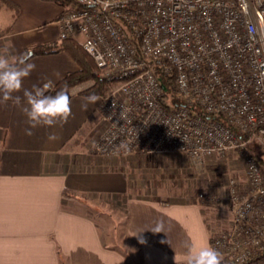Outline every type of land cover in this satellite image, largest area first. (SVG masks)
<instances>
[{"label": "built area", "instance_id": "1", "mask_svg": "<svg viewBox=\"0 0 264 264\" xmlns=\"http://www.w3.org/2000/svg\"><path fill=\"white\" fill-rule=\"evenodd\" d=\"M59 38L75 39L98 76L122 82L100 95V155L181 152L199 163L240 159L225 193L197 192L228 208L210 246L222 264H264V0H71ZM174 72L173 96L155 69ZM220 118H223L221 120Z\"/></svg>", "mask_w": 264, "mask_h": 264}, {"label": "crops", "instance_id": "2", "mask_svg": "<svg viewBox=\"0 0 264 264\" xmlns=\"http://www.w3.org/2000/svg\"><path fill=\"white\" fill-rule=\"evenodd\" d=\"M13 1L20 7L14 19L0 2L6 19L0 23V54L7 48L14 59L31 46L58 40L56 2ZM30 62L35 69L14 94L20 104L0 103V264H126L112 246L113 221L138 246L136 264H183L186 245L208 246L228 226L229 210L196 197L199 188L225 193L226 186L171 179L176 175L164 163L168 173L154 175L150 160L164 161L166 153L97 154L91 144L102 127L100 97L87 103L89 96L79 93L82 85L69 90L72 115L66 123L26 134L23 89L53 84L79 67L64 50L34 54ZM158 221L164 232L148 230Z\"/></svg>", "mask_w": 264, "mask_h": 264}, {"label": "clouds", "instance_id": "3", "mask_svg": "<svg viewBox=\"0 0 264 264\" xmlns=\"http://www.w3.org/2000/svg\"><path fill=\"white\" fill-rule=\"evenodd\" d=\"M33 55L34 53L28 50L10 59L7 48L0 54V103L13 101L17 105L20 104V97L14 94L21 92L24 79L35 69V64L30 62ZM52 87V81L49 80L42 86H34L31 90L23 89L25 105L22 111L29 124L26 134L31 135L32 129L38 127L53 128L66 123L72 115V100L68 89L65 87L55 94H48ZM97 99L93 94L87 97L86 101L96 103ZM49 138L55 139V136L50 135ZM148 230L153 233L164 232L163 222L158 221ZM143 242L141 240V243ZM186 249L183 264H222V253L210 245L200 248L186 245Z\"/></svg>", "mask_w": 264, "mask_h": 264}, {"label": "trees", "instance_id": "4", "mask_svg": "<svg viewBox=\"0 0 264 264\" xmlns=\"http://www.w3.org/2000/svg\"><path fill=\"white\" fill-rule=\"evenodd\" d=\"M53 1L60 4L70 3L71 0H47ZM8 9L11 10L13 19L18 16L20 13V7L13 0H0ZM11 25H9L10 27ZM8 27V28H9ZM31 50L34 54H47L54 53L59 50L66 51L77 63L78 68L75 70H71L67 72L63 77L58 79L55 83H53V87L49 90L48 94H55V92L59 91L62 88H67L68 91L78 85H81L83 82L90 81L86 86H83L79 90L80 94L91 96V95H107L116 90L120 83L122 82L119 79H108L106 77L98 76L95 72L96 66L92 59V57L88 54V52L73 38H62L59 41L51 42V43H41L36 44L34 46L29 47L26 51ZM25 51V52H26ZM158 77L162 81V83L166 87V95L172 97L173 89H174V72L170 75H163L159 68L155 69ZM223 120V118H220ZM252 150H254L255 154L258 157V160L264 165V155L262 151L257 150L254 145L249 146ZM114 226L112 227L111 238H112V246L116 249L120 250L126 262H132L136 264L134 259L133 248L131 250L128 248V245H123L118 241L119 235H124L123 228L120 229V234L118 235L119 226L122 223L117 221H113ZM128 246V247H127ZM134 250L136 251L137 257H140V252L136 243H134ZM129 260V261H128Z\"/></svg>", "mask_w": 264, "mask_h": 264}, {"label": "rangeland", "instance_id": "5", "mask_svg": "<svg viewBox=\"0 0 264 264\" xmlns=\"http://www.w3.org/2000/svg\"><path fill=\"white\" fill-rule=\"evenodd\" d=\"M55 4L57 7H60L59 4L57 3ZM5 21H6L5 17L0 14V23L5 22ZM59 40L60 38L58 36L57 41ZM88 83H90V81L83 82L81 85L86 86ZM160 153H166V155L169 157L164 158V161L150 160L151 162L154 163V165H156L154 168L152 167V170L154 171V175H157V173H160V172L168 173V170H166L165 166L163 165L164 163L169 166L170 174L176 175V177L171 176V179H208L207 182H210L209 185L210 184L213 185L215 189L219 188L220 190H222L221 188L223 187V185L224 187L227 185L226 183H227L228 176L237 177V179H243L242 163L240 159H238L235 156H230L222 161L205 160L204 162L199 163L195 159H192L189 156L181 152H160ZM150 155L153 156V153H151ZM137 161H141V160L137 159ZM140 164L141 163H139V165ZM167 177H169V174H167ZM200 189L202 188L197 189L196 195H197L198 190ZM103 206L111 207L109 204L103 205ZM228 210L229 209L226 208L225 211L228 212ZM115 215L119 216L118 214H115ZM117 218L121 222L122 218L120 216ZM227 218L228 217H225V219ZM121 228L122 226L120 225L118 229L119 230L118 235L120 234ZM118 241L121 242L123 245L129 244V247L128 246L127 247L130 250L133 248V253H134L133 257H135L136 262H137L138 257H137L136 251L134 250L133 240L128 238L126 235H119ZM126 264H133V263L126 262Z\"/></svg>", "mask_w": 264, "mask_h": 264}]
</instances>
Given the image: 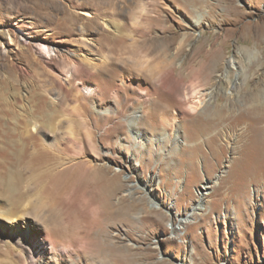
________________
▸ **EXERCISE GOAL**
Write out the material above word for word, from start to finish, and leave out the pictures.

▸ **SOLUTION TO THIS TASK**
Outline every type of land cover in this satellite image, largest area first. (SVG masks)
<instances>
[{"label": "built area", "instance_id": "1", "mask_svg": "<svg viewBox=\"0 0 264 264\" xmlns=\"http://www.w3.org/2000/svg\"><path fill=\"white\" fill-rule=\"evenodd\" d=\"M59 38L75 39L98 76L122 82L100 95V155L181 152L199 163L240 159L225 193L197 192L228 208L210 246L222 264H264V0H71ZM174 72L173 96L155 69ZM220 118H223L221 120Z\"/></svg>", "mask_w": 264, "mask_h": 264}, {"label": "crops", "instance_id": "2", "mask_svg": "<svg viewBox=\"0 0 264 264\" xmlns=\"http://www.w3.org/2000/svg\"><path fill=\"white\" fill-rule=\"evenodd\" d=\"M13 1L20 7L14 19L0 2L6 19L0 23V54L7 48L14 59L31 46L58 40L56 2ZM30 62L35 69L14 94L20 104L0 103V264H126L112 246L113 221L138 246L136 264H183L186 245L208 246L228 226L229 210L196 197L199 188L225 193L226 186L171 179L176 175L164 163L168 173L154 175L150 160L164 161L166 153L97 154L91 144L102 127L100 97L87 103L89 96L79 93L82 85L69 90L72 115L66 123L26 134L23 89L53 84L79 67L64 50L34 54ZM158 221L164 232L148 230Z\"/></svg>", "mask_w": 264, "mask_h": 264}, {"label": "clouds", "instance_id": "3", "mask_svg": "<svg viewBox=\"0 0 264 264\" xmlns=\"http://www.w3.org/2000/svg\"><path fill=\"white\" fill-rule=\"evenodd\" d=\"M33 55L34 53L28 50L10 59L7 48L0 54V103L13 101L17 105L20 104V97L14 94L21 92L24 79L35 69V64L30 62ZM52 87V81L49 80L42 86H34L31 90L23 89L25 105L22 111L29 124L26 134L31 135L32 129L38 127L53 128L66 123L72 115V100L68 89L65 87L55 94H48ZM97 99L93 94L87 97L86 101L96 103ZM49 138L55 139V136L50 135ZM148 230L153 233L164 232L163 222L158 221ZM143 242L141 240V243ZM186 249L183 264H222V253L210 245L200 248L186 245Z\"/></svg>", "mask_w": 264, "mask_h": 264}, {"label": "trees", "instance_id": "4", "mask_svg": "<svg viewBox=\"0 0 264 264\" xmlns=\"http://www.w3.org/2000/svg\"><path fill=\"white\" fill-rule=\"evenodd\" d=\"M53 1L60 4L70 3L71 0H47ZM8 9L11 10L13 19L18 16L20 13V7L13 0H0ZM11 25H9L10 27ZM8 27V28H9ZM31 50L34 54H47L54 53L59 50L66 51L77 63L78 68L75 70H71L67 72L63 77L58 79L55 83H53V87L49 90L48 94H55V92L59 91L62 88H67L68 91L78 85H81L83 82L90 81L86 86H83L79 90L80 94L91 96V95H107L116 90L120 83L122 82L119 79H108L106 77L98 76L95 72L96 66L92 59V57L88 54V52L73 38H62L59 41L51 42V43H41L36 44L34 46L29 47L26 51ZM25 51V52H26ZM158 77L162 81V83L166 87V95L172 97L173 89H174V72L170 75H163L159 68L155 69ZM223 120V118H220ZM252 150H254L255 154L258 157V160L264 165V155L262 151L257 150L254 145L249 146ZM114 226L112 227L111 238H112V246L116 249L120 250L126 262H132L136 264L134 259L133 248L131 250L128 248V245H123L118 241L119 235H124L123 228L120 229V234L118 235L119 226L122 223L117 221H113ZM128 246V247H127ZM134 250L136 251L137 257H140V252L136 243H134ZM129 260V261H128Z\"/></svg>", "mask_w": 264, "mask_h": 264}, {"label": "rangeland", "instance_id": "5", "mask_svg": "<svg viewBox=\"0 0 264 264\" xmlns=\"http://www.w3.org/2000/svg\"><path fill=\"white\" fill-rule=\"evenodd\" d=\"M55 4L57 7H60L59 4L57 3ZM5 21H6L5 17L0 14V23L5 22ZM59 40L60 38L58 36L57 41ZM88 83H90V81L83 82L81 85L86 86ZM160 153H166V155L169 157L164 158V161L150 160L151 162L154 163V165H156L154 168L152 167V170L154 171V175H157V173H160V172L168 173V170H166L165 166L163 165L164 163L169 166L170 174L176 175V177L171 176V179H208L207 182H210L209 185L210 184L213 185L215 189L219 188L220 190H222L221 188L223 187V185L224 187L227 185L226 183H227L228 176L237 177V179H243L242 163L240 159H238L235 156H230L222 161L205 160L204 162L199 163L195 159H192L189 156L181 152H160ZM150 155L153 156V153H151ZM137 161H141V160L137 159ZM140 164L141 163H139V165ZM167 177H169V174H167ZM200 189L202 188L197 189L196 195H197L198 190ZM103 206L111 207L109 204L103 205ZM228 210L229 209L226 208L225 211L228 212ZM115 215L119 216L118 214H115ZM117 218L121 222L122 218L120 216ZM227 218L228 217H225V219ZM121 228L122 226L120 225L118 229L119 230L118 235L120 234ZM118 241L121 242L123 245L129 244V247L128 246L127 247L130 250L133 248V253H134L133 257H135L136 262H137L138 257H137L136 251L134 250L133 240L128 238L126 235H119ZM126 264H133V263L126 262Z\"/></svg>", "mask_w": 264, "mask_h": 264}]
</instances>
Given the image: 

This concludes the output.